Received 10 February 2014; Revised 28 March 2014; Accepted 11 April 2014; Published 29 April 2014

Academic Editor: Slaven Erceg

Copyright © 2014 Marta Vázquez et al. This is an open access article distributed under the Creative Commons Attribution License, which permits unrestricted use, distribution, and reproduction in any medium, provided the original work is properly cited.


Valproic acid, a branched short-chain fatty acid, has numerous action mechanisms which turn it into a broad spectrum anticonvulsant drug and make its use possible in some other pathologies such as bipolar disorder. It is extensively metabolized in liver, representing β-oxidation in the mitochondria one of its main metabolic route (40%).

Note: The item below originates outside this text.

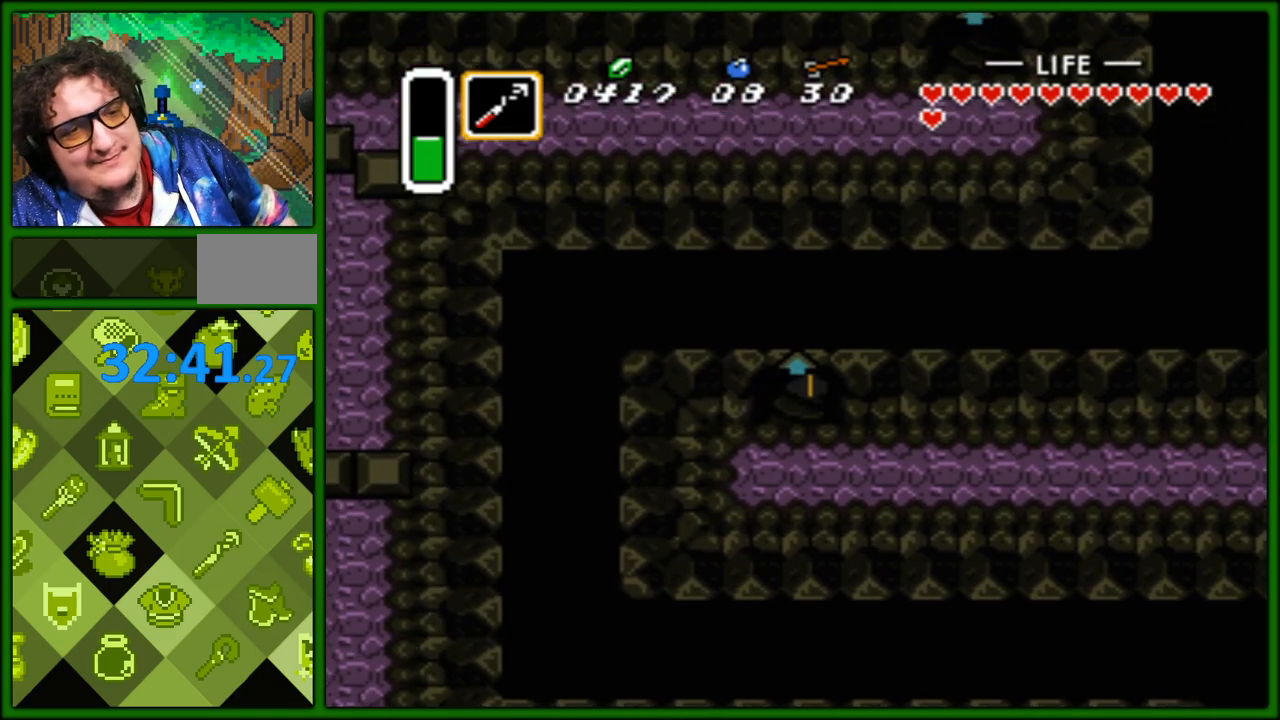
{"buttons": [], "events": []}
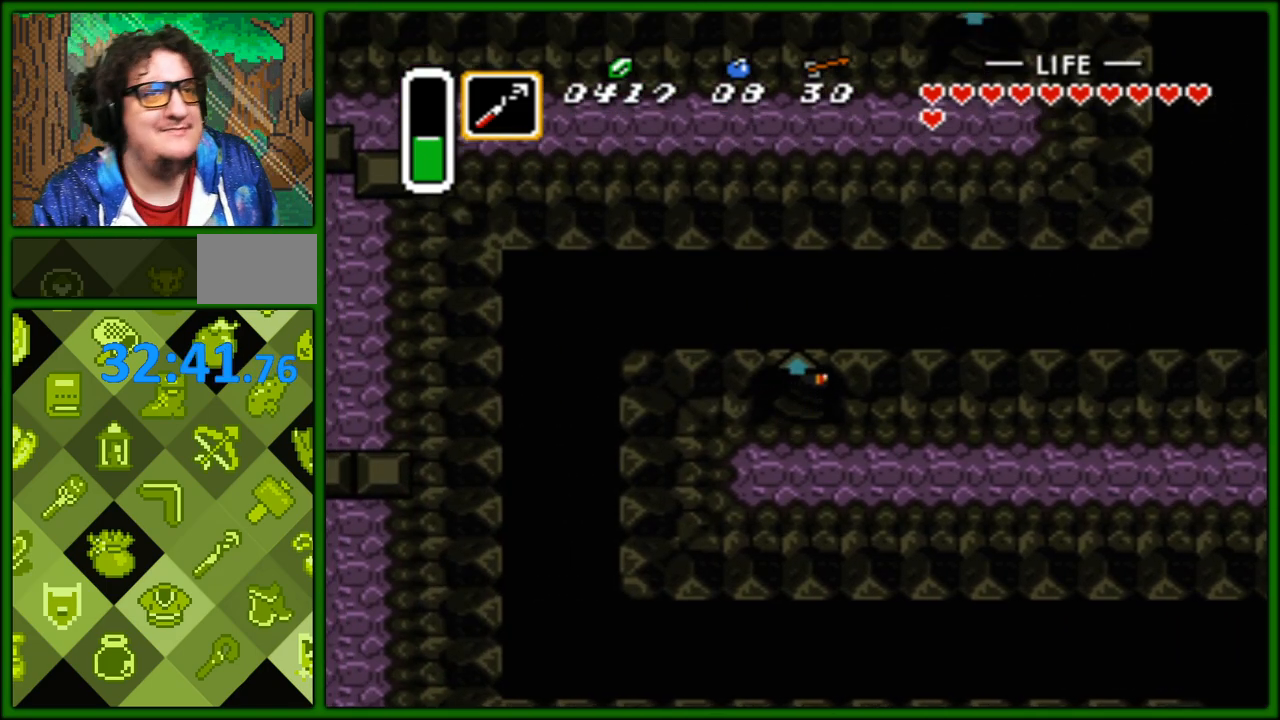
{"buttons": [], "events": []}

Carnitine is responsible for its entry into the mitochondria as any other fatty acid. Long-term high-dose VPA therapy or acute VPA overdose induces carnitine depletion, resulting in high levels of ammonia in blood. As a high correlation between salivary valproic acid levels and plasma ultrafiltrate levels was found in humans, saliva becomes a promising monitoring fluid in order to study valproic acid pharmacokinetics and its toxic effect. Extended-release (twice daily) formulations of valproic acid or carnitine supplementation are the proposed two therapeutic strategies in order to reverse hyperammonemia.